--- Source records ---

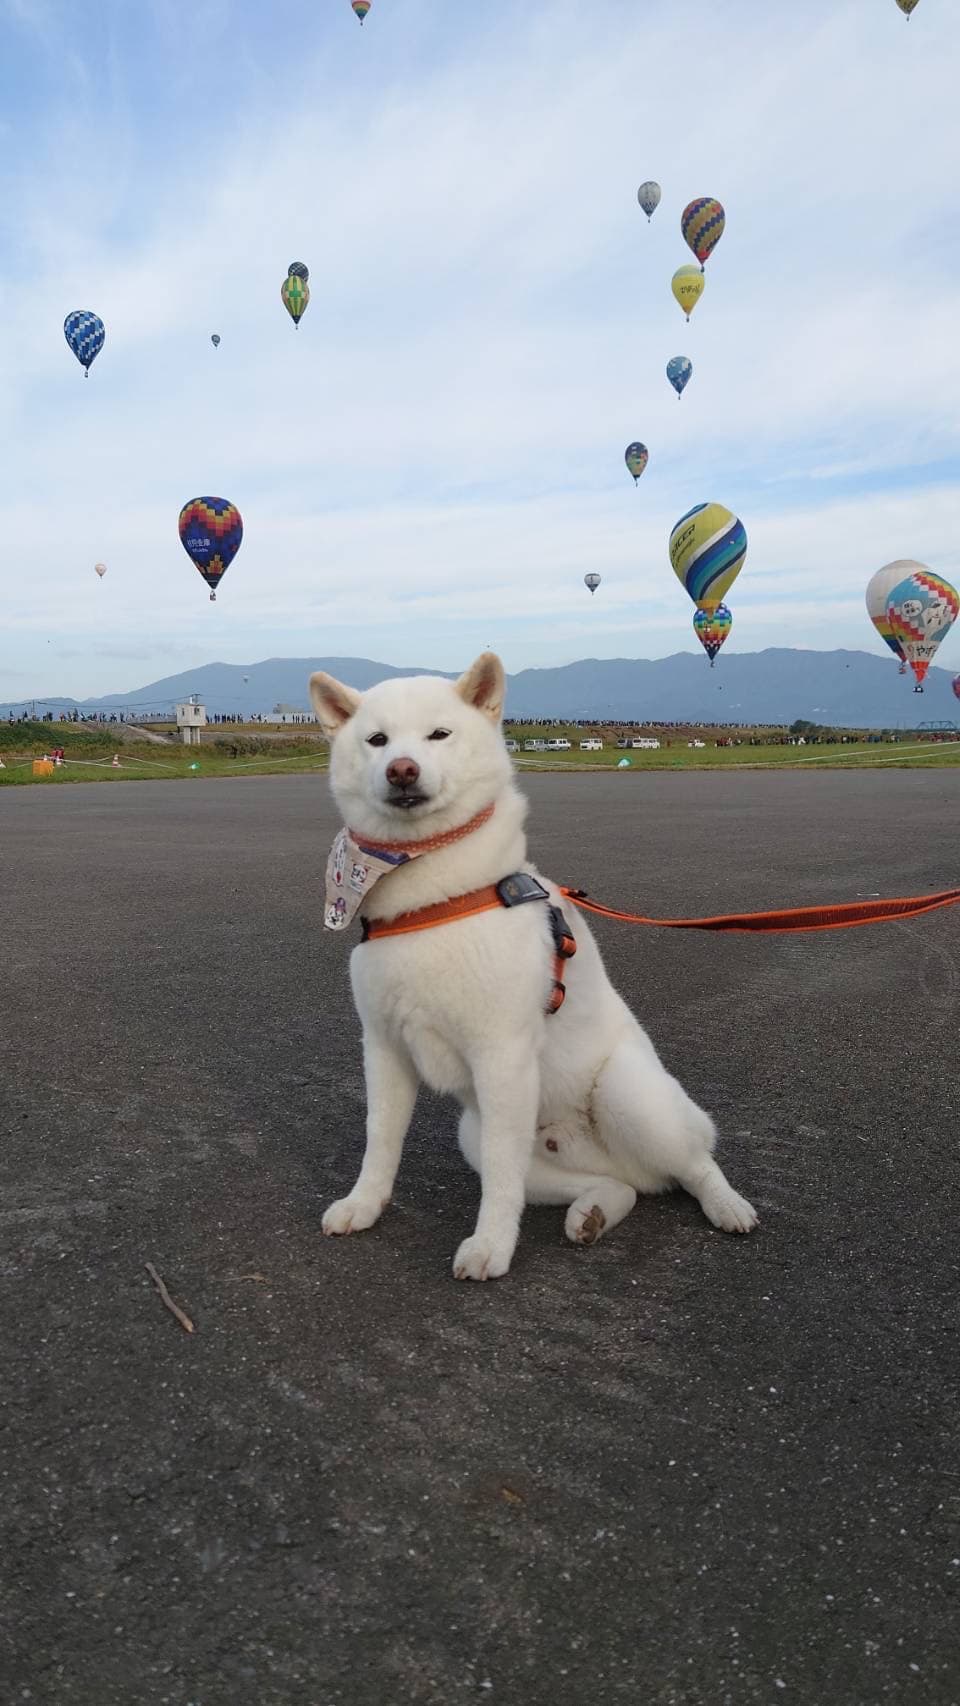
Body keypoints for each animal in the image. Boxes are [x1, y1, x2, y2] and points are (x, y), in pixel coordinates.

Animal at [310, 652, 757, 1280]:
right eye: (377, 740)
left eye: (439, 734)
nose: (401, 769)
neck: (433, 904)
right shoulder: (384, 1049)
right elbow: (381, 1141)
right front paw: (364, 1204)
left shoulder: (502, 1058)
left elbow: (500, 1183)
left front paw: (491, 1246)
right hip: (478, 1134)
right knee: (615, 1185)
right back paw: (595, 1212)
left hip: (631, 1099)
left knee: (693, 1165)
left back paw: (726, 1205)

---

Prompt:
Set the listing down in full and exactly. Pictures within it should not appear in the copy.

Expected answer:
Body keypoints for each animal in the image. Boxes are [x1, y1, x2, y2] and points are (x, y), in pixel coordinates.

Animal at [310, 652, 757, 1280]:
right eye: (377, 740)
left eye: (439, 734)
nose: (401, 769)
neck: (433, 904)
right shoulder: (384, 1049)
right elbow: (381, 1141)
right front paw: (364, 1204)
left shoulder: (502, 1058)
left elbow: (500, 1183)
left front paw: (491, 1246)
right hip: (478, 1134)
right knee: (615, 1185)
right back paw: (595, 1212)
left hip: (631, 1099)
left knee: (693, 1165)
left back paw: (726, 1205)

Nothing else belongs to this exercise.